Boudu, ese incorregible...

08.01.2014 17:42

Boudu es incorregible. Ya se sabe. También se sabe que hubo gente que se ofreció para rescatarlo de la incorrección. Se jugó por él. Sobre todo una persona, que intentó -por todos los medios- hacerle entender que sus viejas ideas eran, precisamente y por sobre todo, viejas. Boudu necesita (o necesitaba) una inyección de progresismo. Fiel a sus convicciones, él se niega una y otra vez. Le gusta la placidez de su delirio.

Boudu se viste de manera inapropiada. Se peina, cuando lo hace, del mismo modo. A veces no se afeita (¿a veces?) Su figura… ¡en fin!, como se decía antes, es la de un “mal entrazado”. Además, tiene costumbres raras, con las que anda de aquí para allá, como a la deriva y sin importarle demasiado nada ni nadie. También tiene amigos raros, hay que decirlo. Algunos de ellos tienen nombres difíciles. Tiene asimismo un temor grande: quedarse sin el perro que le ladre.

No le teme a los vaivenes de la economía. Él le impone sus propias reglas, y así, domina a la ciencia. No se deja impresionar –tampoco- por los comentarios que lo involucran.

Algo huele mal en Boudu. Es lógico, llevando la vida que lleva. Boudu tiene sus códigos, sus rutinas, sus argumentos y su verso. Para algunos, guitarrea (quizás por eso se sorprenda ante un piano). Aunque para otros se trata de una criatura pintoresca, y para otros más, de un personaje amado. Para un pequeño puñado, él es un irresponsable que da vergüenza ajena. Pero pocos saben que en el fondo es un anarquista. Sí, tal cual usted lo está leyendo: un anarquista.

En lo que todos coinciden (aunque pocos lo expresen explícitamente) es en que estamos frente a un héroe, con mayúsculas. Ahora, un héroe no sólo es aquel que realiza actos heroicos, sino el que además no traiciona sus orígenes. Esto explica, de algún modo, su negación al cambio por más que se lo sirvan en bandeja de plata, en un domicilio confortable y rodeado de gente bien.

APLICA LO LEÍDO:
1. Enumera las distintas maneras en que la gente ve a Boudu según el texto sobre Boudu, desde «Para algunos» hasta «vergüenza ajena».
2. Continúa el texto sobre Boudu a partir de su última oración.

DATOS ALMACENADOS:
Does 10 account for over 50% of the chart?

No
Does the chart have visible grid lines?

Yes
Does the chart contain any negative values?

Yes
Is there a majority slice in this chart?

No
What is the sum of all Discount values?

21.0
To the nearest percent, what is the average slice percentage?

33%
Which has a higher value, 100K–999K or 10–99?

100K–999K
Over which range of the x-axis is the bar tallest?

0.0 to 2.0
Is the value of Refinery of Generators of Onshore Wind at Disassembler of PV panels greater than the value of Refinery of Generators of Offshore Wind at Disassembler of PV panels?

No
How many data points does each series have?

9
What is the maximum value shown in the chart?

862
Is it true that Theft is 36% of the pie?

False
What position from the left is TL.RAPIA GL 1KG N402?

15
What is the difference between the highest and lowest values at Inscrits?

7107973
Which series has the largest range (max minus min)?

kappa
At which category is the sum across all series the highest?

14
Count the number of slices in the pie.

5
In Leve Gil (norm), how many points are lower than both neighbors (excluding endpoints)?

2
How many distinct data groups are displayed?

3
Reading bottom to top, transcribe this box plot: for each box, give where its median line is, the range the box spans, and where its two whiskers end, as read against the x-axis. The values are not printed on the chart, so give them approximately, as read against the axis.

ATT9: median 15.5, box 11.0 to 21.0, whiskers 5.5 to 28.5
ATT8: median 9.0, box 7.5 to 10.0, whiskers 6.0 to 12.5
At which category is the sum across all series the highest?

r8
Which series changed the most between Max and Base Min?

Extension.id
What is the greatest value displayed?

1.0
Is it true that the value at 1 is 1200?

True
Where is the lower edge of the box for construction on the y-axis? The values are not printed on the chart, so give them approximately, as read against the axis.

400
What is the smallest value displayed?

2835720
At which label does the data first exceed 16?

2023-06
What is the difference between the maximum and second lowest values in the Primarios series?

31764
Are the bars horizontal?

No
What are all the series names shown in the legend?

RESPUESTAS DEL EJERCICIO:
1.
- Guitarrea.
- Es una criatura pintoresca.
- Es un personaje amado.
- Es un irresponsable que da vergüenza ajena.

2.
Boudu es gracioso y cruel. Su gracia es cruel y su crueldad, graciosa. Filoso, no puede con su manía de dejar mal parados a los sucios burgueses, a esa gente de doble moral. Porque Boudu, y esto está más que claro, no tiene doble moral. Noooooooo… ¡Qué va a tener!

A la gente le gusta Boudou. Perdón, Boudu (¡la diferencia que puede marcar una “o”!). Tiene carisma. Ni bien se lo conoce, uno empatiza. Agrada esa ingenuidad, esa inocencia lindante con lo infantil, como si se tratase de un ciccone. Perdón, de nuevo, de un chico. También esa fiereza para defender lo suyo. Que es, ni más ni menos, su espacio abierto, su falta de límites.

Jean Renoir filmó Boudu salvado de las aguas, con Michel Simon en el papel del vagabundo Boudu, en 1932, todavía en los albores del cine sonoro. 80 años después, la película conserva intacto su cargamento crítico-sarcástico y, sobre todo, su cristalina y muy humana intención de defender a ultranza la libertad individual.

Fausto J. Alfonso



Original publicado en revista digital Don Marlon, escenarios y otros placeres, marzo de 2012.